Document passage >>

*** Begin section ***

New Zealand government led by Robert Muldoon from 1975 to 1984

The Third National Government of New Zealand (also known as the Muldoon Government) was the government of New Zealand from 1975 to 1984. It was an economically conservative government that aimed to preserve the Keynesian economic system established by the First Labour government and was also socially conservative. Throughout its three terms it was led by Robert Muldoon, characterised by his populist and antagonistic personality, and who was sometimes described as the National Party's best asset and worst liability.

==Significant policies==

By 1975, New Zealand had a generous welfare system, which included unemployment and sickness benefits, a benefit for single parents (the DPB) and a means-tested pension from the normal retirement age of 60 plus a universal pension from 65 years.

The third National government abolished Labour's contributory superannuation scheme and introduced National Superannuation, a non–means-tested pension available to all New Zealand citizens over the age of 60, linked to the average wage (initially 70% with the intention of increasing it to 80%). This was enormously expensive, costing NZ$2.5 billion per annum by 1984, and $24.7 billion by 2025, but nevertheless far more popular than Labour's alternative of a Singaporean Central Provident Fund–style set of individualised compulsory savings. Brian Gaynor estimated that the abolished scheme would be worth at least $240 billion by 2007, Sam Stubbs estimated $500 billion by 2021, and Eric Frykberg estimated it could be $1 trillion in 2025. Gaynor called the abolition New Zealand's "worst economic decision" over the 40 years to 2007, and Stubbs said "few economists would disagree that [... it] was probably the worst financial decision ever made".

*** End section ***

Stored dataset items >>
*** Begin section ***

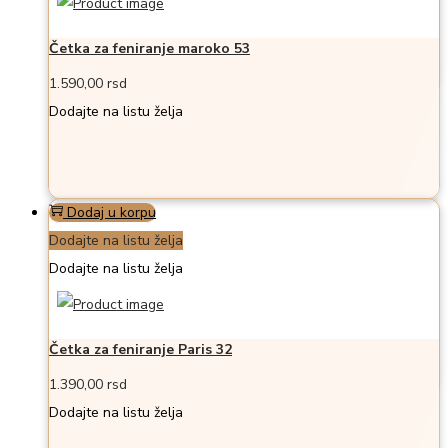
Četka za feniranje maroko 53
1.590,00
rsd
Dodajte na listu želja
Dodaj u korpu
Dodajte na listu želja
Dodajte na listu želja
Četka za feniranje Paris 32
1.390,00
rsd
Dodajte na listu želja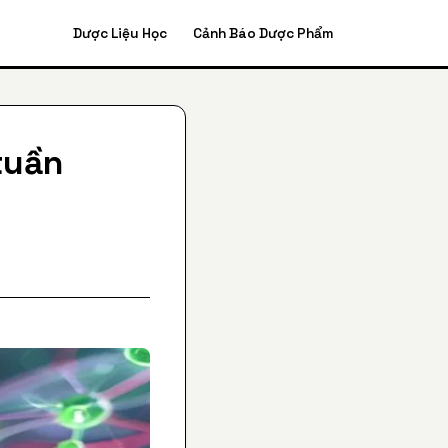
Dược Liệu Học
Cảnh Báo Dược Phẩm
tuần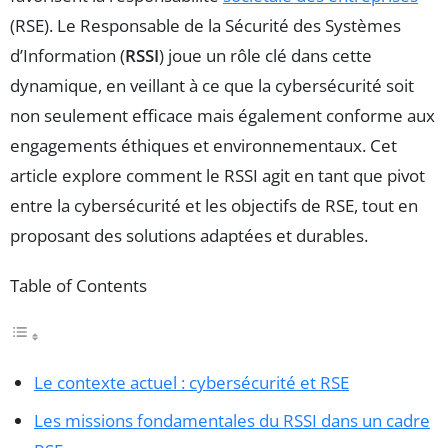
(RSE). Le Responsable de la Sécurité des Systèmes
d’Information (
RSSI
) joue un rôle clé dans cette
dynamique, en veillant à ce que la cybersécurité soit
non seulement efficace mais également conforme aux
engagements éthiques et environnementaux. Cet
article explore comment le RSSI agit en tant que pivot
entre la cybersécurité et les objectifs de RSE, tout en
proposant des solutions adaptées et durables.
Table of Contents
Le contexte actuel : cybersécurité et RSE
Les missions fondamentales du RSSI dans un cadre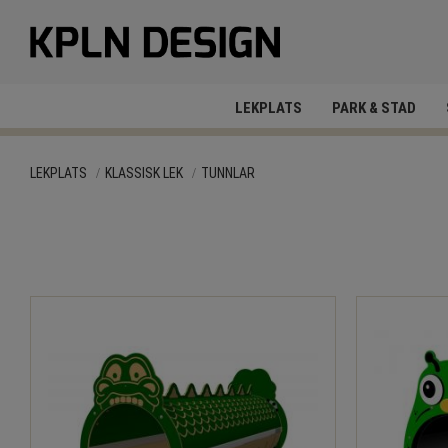
LEKPLATS
PARK & STAD
LEKPLATS
KLASSISK LEK
TUNNLAR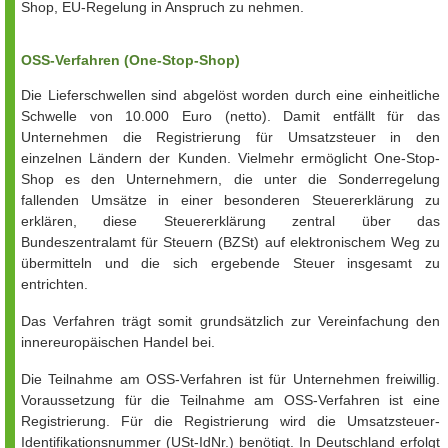
Shop, EU-Regelung in Anspruch zu nehmen.
OSS-Verfahren (One-Stop-Shop)
Die Lieferschwellen sind abgelöst worden durch eine einheitliche
Schwelle von 10.000 Euro (netto). Damit entfällt für das
Unternehmen die Registrierung für Umsatzsteuer in den
einzelnen Ländern der Kunden. Vielmehr ermöglicht One-Stop-
Shop es den Unternehmern, die unter die Sonderregelung
fallenden Umsätze in einer besonderen Steuererklärung zu
erklären, diese Steuererklärung zentral über das
Bundeszentralamt für Steuern (BZSt) auf elektronischem Weg zu
übermitteln und die sich ergebende Steuer insgesamt zu
entrichten.
Das Verfahren trägt somit grundsätzlich zur Vereinfachung den
innereuropäischen Handel bei.
Die Teilnahme am OSS-Verfahren ist für Unternehmen freiwillig.
Voraussetzung für die Teilnahme am OSS-Verfahren ist eine
Registrierung. Für die Registrierung wird die Umsatzsteuer-
Identifikationsnummer (USt-IdNr.) benötigt. In Deutschland erfolgt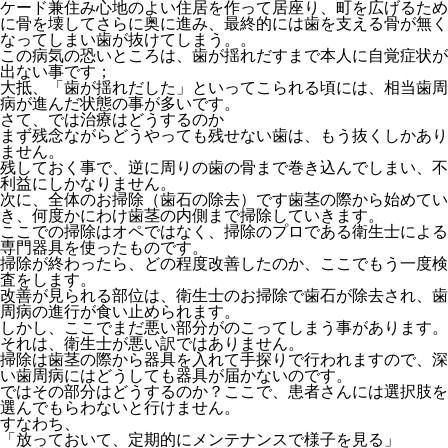
ケード兼住み心地のよい住居を作って居座り、町を広げるため
に骨を壊してさらに奥に進み、最終的には歯を支える骨が無く
なってしまい歯が抜けてしまう。。
この病気の恐いところは、歯が揺れだすまで本人に自覚症状が
出ない事です；
大抵、「歯が揺れだした」といってこられる頃には、相当歯周
病が進んだ状態の事が多いです。
さて、では治療はどうするのか
まず残念ながらどうやっても残せない歯は、もう抜くしかあり
ません。
残しておく事で、逆に周りの歯の骨まで巻き込んでしまい、不
利益にしかなりません。
次に、全体のお掃除（歯石の除去）です歯茎の際から始めてい
き、何度かにわけ歯茎の内側まで掃除していきます。
ここでの掃除はオペではなく、掃除のプロである衛生士による
専門器具を使ったものです。
掃除が終わったら、どの程度改善したのか、ここでもう一度検
査をします。
改善が見られる部位は、衛生士のお掃除で歯石が除去され、歯
周病の進行が食い止められます。
しかし、ここでまだ悪い部分がのこってしまう事があります。
それは、衛生士が悪い訳ではありません。
掃除は歯茎の際から器具を入れて手探りで行われますので、深
い歯周病にはどうしても器具が届かないのです。
ではその部分はどうするのか？ここで、患者さんには選択肢を
選んでもらわないと行けません。
すなわち、
「放っておいて、定期的にメンテナンスで様子を見る」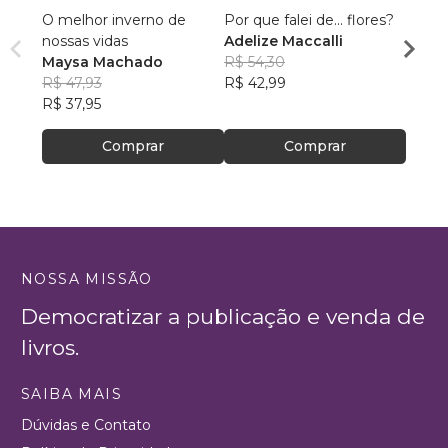
O melhor inverno de
Por que falei de... flores?
Hidra
nossas vidas
Adelize Maccalli
Nilva
Maysa Machado
R$ 54,30
R$ 64
R$ 47,93
R$ 42,99
R$ 51,
R$ 37,95
Comprar
Comprar
NOSSA MISSÃO
Democratizar a publicação e venda de
livros.
SAIBA MAIS
Dúvidas e Contato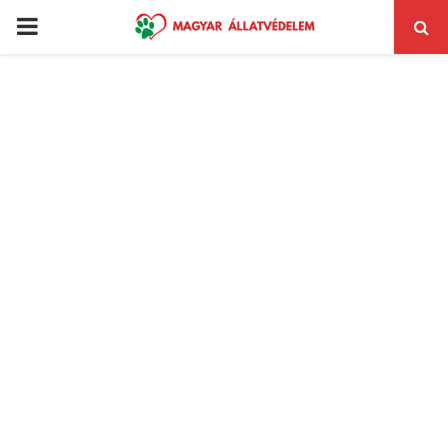
PRIMARY
MENU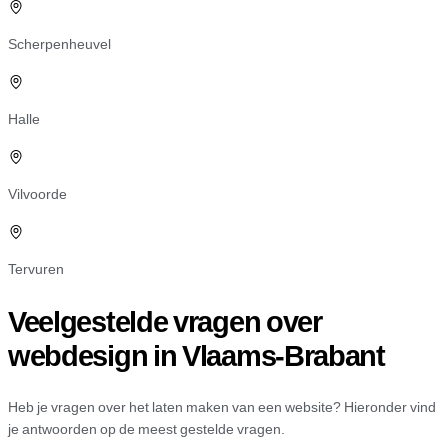
Scherpenheuvel
Halle
Vilvoorde
Tervuren
Veelgestelde vragen over
webdesign in Vlaams-Brabant
Heb je vragen over het laten maken van een website? Hieronder vind
je antwoorden op de meest gestelde vragen.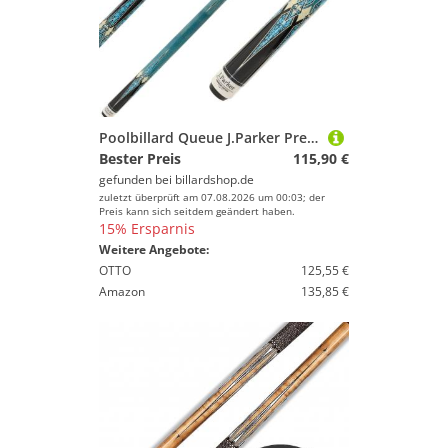
Poolbillard Queue J.Parker Premium Magic
Bester Preis
115,90 €
gefunden bei
billardshop.de
zuletzt überprüft am 07.08.2026 um 00:03; der
Preis kann sich seitdem geändert haben.
15% Ersparnis
Weitere Angebote:
OTTO
125,55 €
Amazon
135,85 €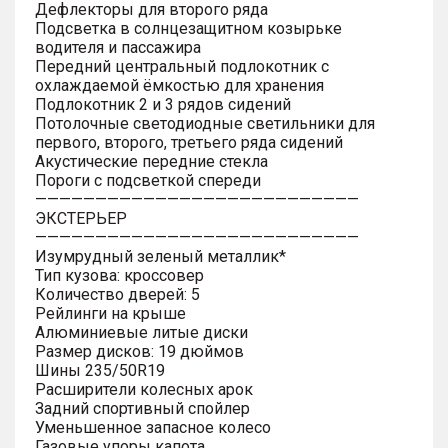
Дефлекторы для второго ряда
Подсветка в солнцезащитном козырьке
водителя и пассажира
Передний центральный подлокотник с
охлаждаемой ёмкостью для хранения
Подлокотник 2 и 3 рядов сидений
Потолочные светодиодные светильники для
первого, второго, третьего ряда сидений
Акустические передние стекла
Пороги с подсветкой спереди
———————————————————————————
ЭКСТЕРЬЕР
———————————————————————————
Изумрудный зеленый металлик*
Тип кузова: кроссовер
Количество дверей: 5
Рейлинги на крыше
Алюминиевые литые диски
Размер дисков: 19 дюймов
Шины 235/50R19
Расширители колесных арок
Задний спортивный спойлер
Уменьшенное запасное колесо
Газовые упоры капота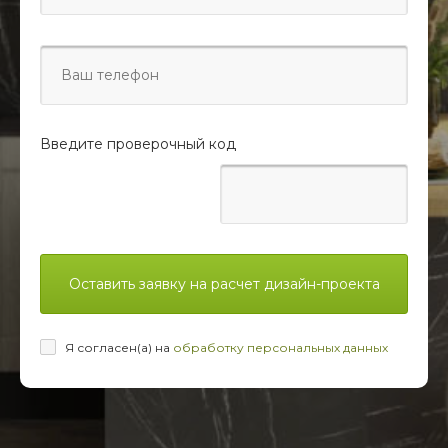
Введите проверочный код
Оставить заявку на расчет дизайн-проекта
Я согласен(а) на
обработку персональных данных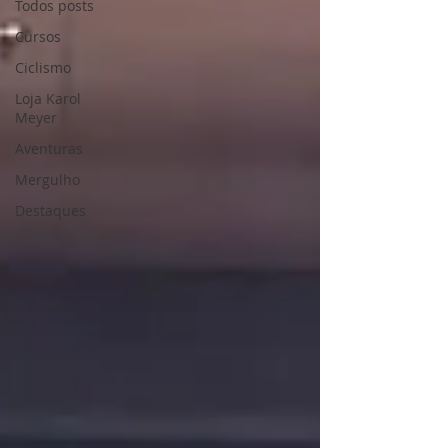
Todos posts
Cursos
Ciclismo
Loja Karol
Meyer
Aventuras
Mergulho
Destaques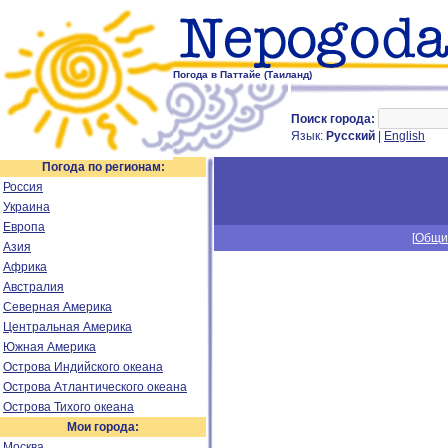
Погода в Паттайе (Таиланд)
Поиск города:
Язык:
Русский
|
English
Погода по регионам:
Россия
Украина
Европа
[
Общи
Азия
Африка
Австралия
Северная Америка
Центральная Америка
Южная Америка
Острова Индийского океана
Острова Атлантического океана
Острова Тихого океана
Мои города:
Москва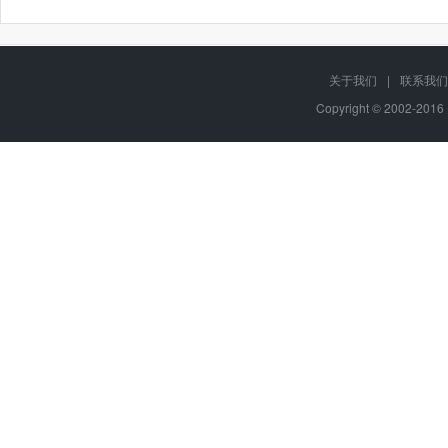
关于我们
|
联系我们
Copyright © 2002-20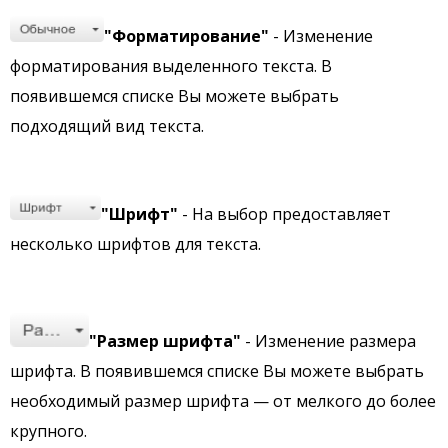
"Форматирование"
- Изменение
форматирования выделенного текста. В
появившемся списке Вы можете выбрать
подходящий вид текста.
"Шрифт"
- На выбор предоставляет
несколько шрифтов для текста.
"Размер шрифта"
- Изменение размера
шрифта. В появившемся списке Вы можете выбрать
необходимый размер шрифта — от мелкого до более
крупного.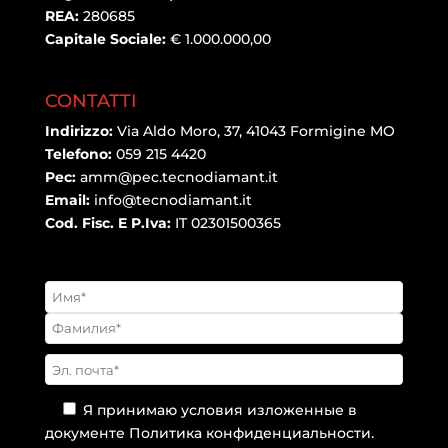
REA:
280685
Capitale Sociale:
€ 1.000.000,00
CONTATTI
Indirizzo:
Via Aldo Moro, 37, 41043 Formigine MO
Telefono:
059 215 4420
Pec:
amm@pec.tecnodiamant.it
Email:
info@tecnodiamant.it
Cod. Fisc. E P.Iva:
IT 02301500365
Я принимаю условия изложенные в
документе
Политика конфиденциальности
.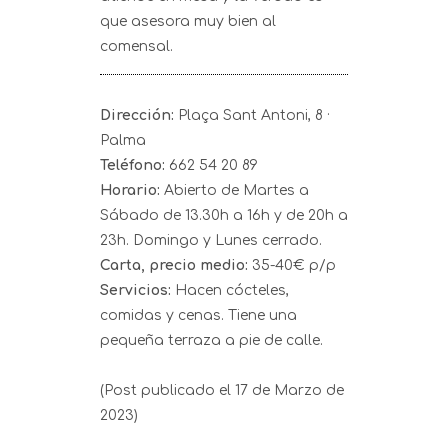
que asesora muy bien al
comensal.
Dirección:
Plaça Sant Antoni, 8 ·
Palma
Teléfono:
662 54 20 89
Horario:
Abierto de Martes a
Sábado de 13.30h a 16h y de 20h a
23h. Domingo y Lunes cerrado.
Carta, precio medio:
35-40€ p/p
Servicios:
Hacen cócteles,
comidas y cenas. Tiene una
pequeña terraza a pie de calle.
(Post publicado el 17 de Marzo de
2023)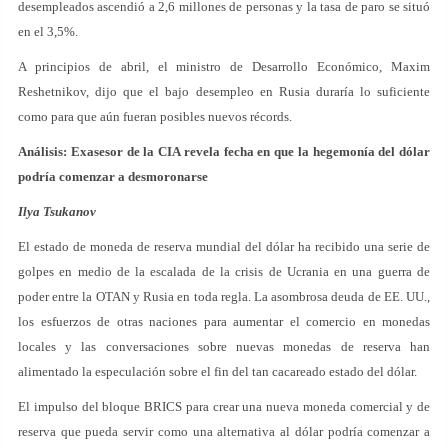
desempleados ascendió a 2,6 millones de personas y la tasa de paro se situó
en el 3,5%.
A principios de abril, el ministro de Desarrollo Económico, Maxim
Reshetnikov, dijo que el bajo desempleo en Rusia duraría lo suficiente
como para que aún fueran posibles nuevos récords.
Análisis: Exasesor de la CIA revela fecha en que la hegemonía del dólar
podría comenzar a desmoronarse
Ilya Tsukanov
El estado de moneda de reserva mundial del dólar ha recibido una serie de
golpes en medio de la escalada de la crisis de Ucrania en una guerra de
poder entre la OTAN y Rusia en toda regla. La asombrosa deuda de EE. UU.,
los esfuerzos de otras naciones para aumentar el comercio en monedas
locales y las conversaciones sobre nuevas monedas de reserva han
alimentado la especulación sobre el fin del tan cacareado estado del dólar.
El impulso del bloque BRICS para crear una nueva moneda comercial y de
reserva que pueda servir como una alternativa al dólar podría comenzar a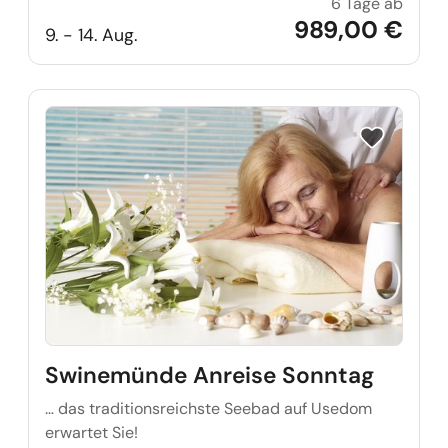
6 Tage ab
Ostfri
989,00 €
9. - 14. Aug.
Reise auf Me
Swinemünde Anreise Sonntag
… das traditionsreichste Seebad auf Usedom
erwartet Sie!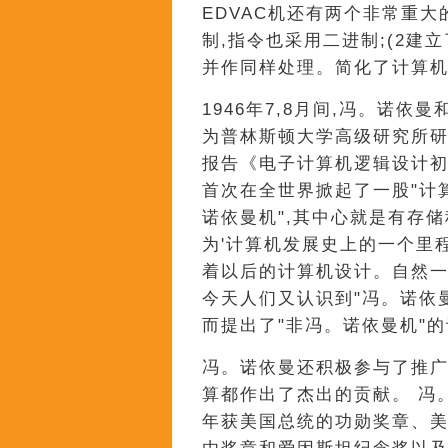
EDVAC机还有两个非常重大
制,指令也采用二进制;(2建
并作同样处理。简化了计算机
1946年7,8月间,冯。诺依
为普林斯顿大学高级研究所研
报告《电子计算机逻辑设计初
首次在全世界掀起了一股"计算
诺依曼机",其中心就是有存
为'计算机发展史上的一个里
着以后的计算机设计。自然一
今天人们又认识到"冯。诺依
而提出了"非冯。诺依曼机"
冯。诺依曼还积极参与了推广
算都作出了杰出的贡献。 冯。
年获美国总统的功勋奖章、美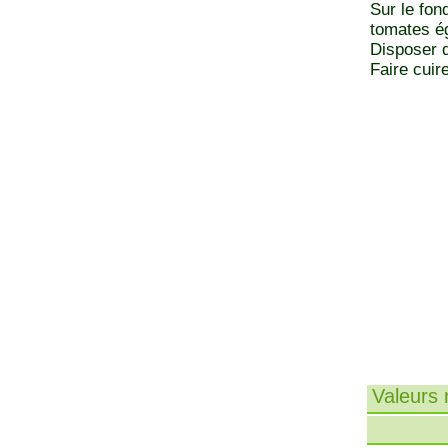
Sur le fon
tomates ég
Disposer de
Faire cuir
Valeurs n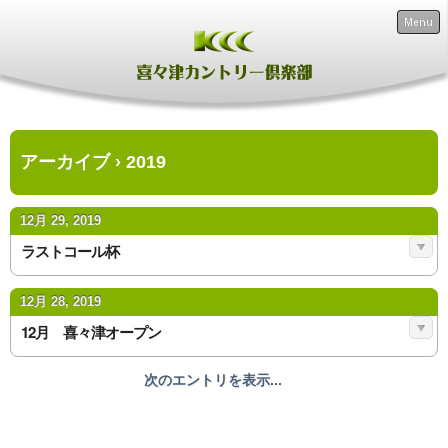
Menu
アーカイブ › 2019
12月 29, 2019
ラストコール杯
12月 28, 2019
12月 喜々津オープン
次のエントリを表示...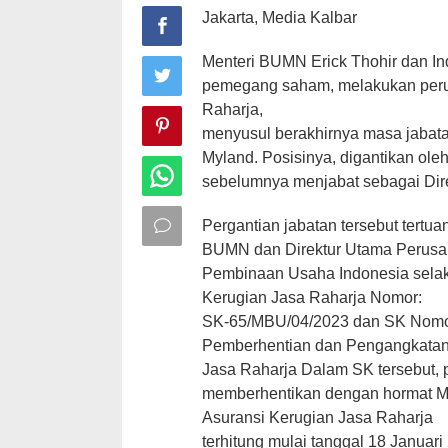
Jakarta, Media Kalbar
Menteri BUMN Erick Thohir dan In
pemegang saham, melakukan peru
Raharja,
menyusul berakhirnya masa jabata
Myland. Posisinya, digantikan ol
sebelumnya menjabat sebagai Dir
Pergantian jabatan tersebut tertu
BUMN dan Direktur Utama Perusa
Pembinaan Usaha Indonesia sela
Kerugian Jasa Raharja Nomor:
SK-65/MBU/04/2023 dan SK Nomor:
Pemberhentian dan Pengangkatan 
Jasa Raharja Dalam SK tersebut
memberhentikan dengan hormat My
Asuransi Kerugian Jasa Raharja
terhitung mulai tanggal 18 Janua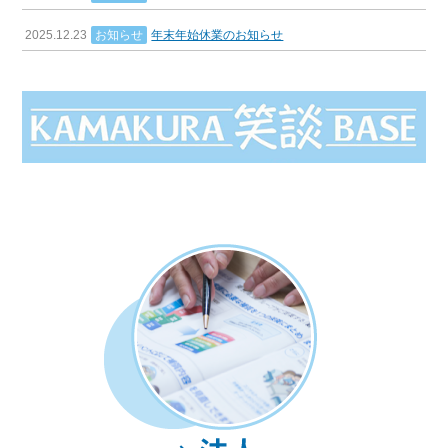
2025.12.23
お知らせ
年末年始休業のお知らせ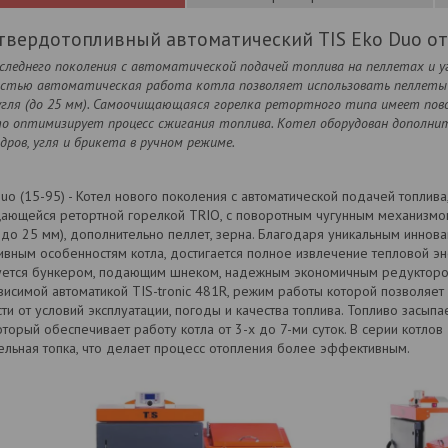
твердотопливный автоматический TIS Eko Duo от
леднего поколения с автоматической подачей топлива на пеллетах и у
остью автоматическая работа котла позволяет использовать пеллеты к
угля (до 25 мм). Самоочищающаяся горелка ретортного типа имеет пов
то оптимизирует процесс сжигания топлива. Котел оборудован дополни
дров, угля и брикета в ручном режиме.
uo (15-95) - Котел нового поколения с автоматической подачей топли
ающейся ретортной горелкой TRIO, с поворотным чугунным механизмом
до 25 мм), дополнительно пеллет, зерна. Благодаря уникальным иннов
ивным особенностям котла, достигается полное извлечение тепловой эн
уется бункером, подающим шнеком, надежным экономичным редуктором,
исимой автоматикой TIS-tronic 481R, режим работы которой позволяет
ти от условий эксплуатации, погоды и качества топлива. Топливо засып
оторый обеспечивает работу котла от 3-х до 7-ми суток. В серии котлов
ельная топка, что делает процесс отопления более эффективным.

*** End section ***

Assignment >>
Write out the passage on the Muldoon Government between "The Third National Government of" and "and worst liability.", inclusive. The items play no part in what follows and can be set aside.

Finished exercise >>
The Third National Government of New Zealand (also known as the Muldoon Government) was the government of New Zealand from 1975 to 1984. It was an economically conservative government that aimed to preserve the Keynesian economic system established by the First Labour government and was also socially conservative. Throughout its three terms it was led by Robert Muldoon, characterised by his populist and antagonistic personality, and who was sometimes described as the National Party's best asset and worst liability.